* Assigned task:
Extend the forum post on dysphoria and the decision whether to transition, picking up directly after its final sentence.

* Passage shown:
.....

I was reading Monica's thread about transitioning when you're married - because that is SUCH an issue for me - and I came across something Bev wrote: ' As a final thing, I can say in all honesty, if your dysphoria isn't making you suicidal, or unbearably unhappy, then  Don't do it.  Don't transition unless you are willing to see everything in your life go to hell.'

Now, that's something I heard many girls say, including good friends of mine and I guess it's one of the main reasons I've never taken the plunge. As terrible as dysphoria sometimes feels, as much as i get to points when the sheer effort of fighting it almost breaks me, still I never feel suicidal and there are still many things in my life that are incredibly precious to me. Plus, there's a lot that still works for me and that isn't particularly affected by having to be male. When I'm lost in my imagination, writing fiction, I can be any damn thing I please. That's a huge help.

.....

* Raw data:
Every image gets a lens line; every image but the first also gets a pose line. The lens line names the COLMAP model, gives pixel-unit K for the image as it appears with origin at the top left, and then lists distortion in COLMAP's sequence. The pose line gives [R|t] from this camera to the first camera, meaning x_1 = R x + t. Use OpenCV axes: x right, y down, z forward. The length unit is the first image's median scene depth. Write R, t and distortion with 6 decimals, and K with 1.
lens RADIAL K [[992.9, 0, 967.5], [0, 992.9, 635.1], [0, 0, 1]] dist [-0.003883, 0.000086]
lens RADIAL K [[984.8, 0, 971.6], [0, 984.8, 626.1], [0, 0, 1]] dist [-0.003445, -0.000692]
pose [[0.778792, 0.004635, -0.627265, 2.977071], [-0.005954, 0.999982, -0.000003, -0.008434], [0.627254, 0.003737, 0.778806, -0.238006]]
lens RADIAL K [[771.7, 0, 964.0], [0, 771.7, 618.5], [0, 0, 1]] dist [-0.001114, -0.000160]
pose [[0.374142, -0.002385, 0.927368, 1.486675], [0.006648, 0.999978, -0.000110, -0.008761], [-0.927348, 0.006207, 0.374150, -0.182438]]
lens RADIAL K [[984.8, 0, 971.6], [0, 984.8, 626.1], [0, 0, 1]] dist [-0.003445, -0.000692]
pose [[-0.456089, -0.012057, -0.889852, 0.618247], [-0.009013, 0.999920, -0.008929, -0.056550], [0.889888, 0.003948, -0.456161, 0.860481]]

.....

* Exercise response:
Anyway, I was also reading another thread - UCBerkeley's 'How Happy Are You to Be Transitioning/ Have Transitioned?' .. can you see the theme here, ladies?? ;) ... and Meaghan mentioned a videoblog she'd posted about 'What do I like About Being a Girl?'

So I watched it, and it was great - thanks Meaghan! - and the impression I got was that life pre-transition hadn't been suicidally awful for Meaghan, but she just had this feeling of living a lie, of not being true to herself or at all authentic. And when she transitioned, it wasn't like she suddenly saved her life. It was more a question of finally living every day as the person, and the woman that she'd really been all along. (I hope I got that right!)


So there we had two ways of looking at it. One was kind of a word of warning: don't put the burden of transition upon yourself unless you have absolutely no alternative. And the other was looking at it from the other perspective: don't spend any longer than you absolutely have to living a lie in the wrong sex when you could be true to yourself in the right one.

Both those perspectives seem incredibly valid to me and I'm sure to plenty of other girls on here. So I guess my question is: what's the tipping point?

What's the moment when you say to yourself, 'I have to do this'? Or maybe, 'I want to do this' ...

What did it take to make you take the plunge ... ?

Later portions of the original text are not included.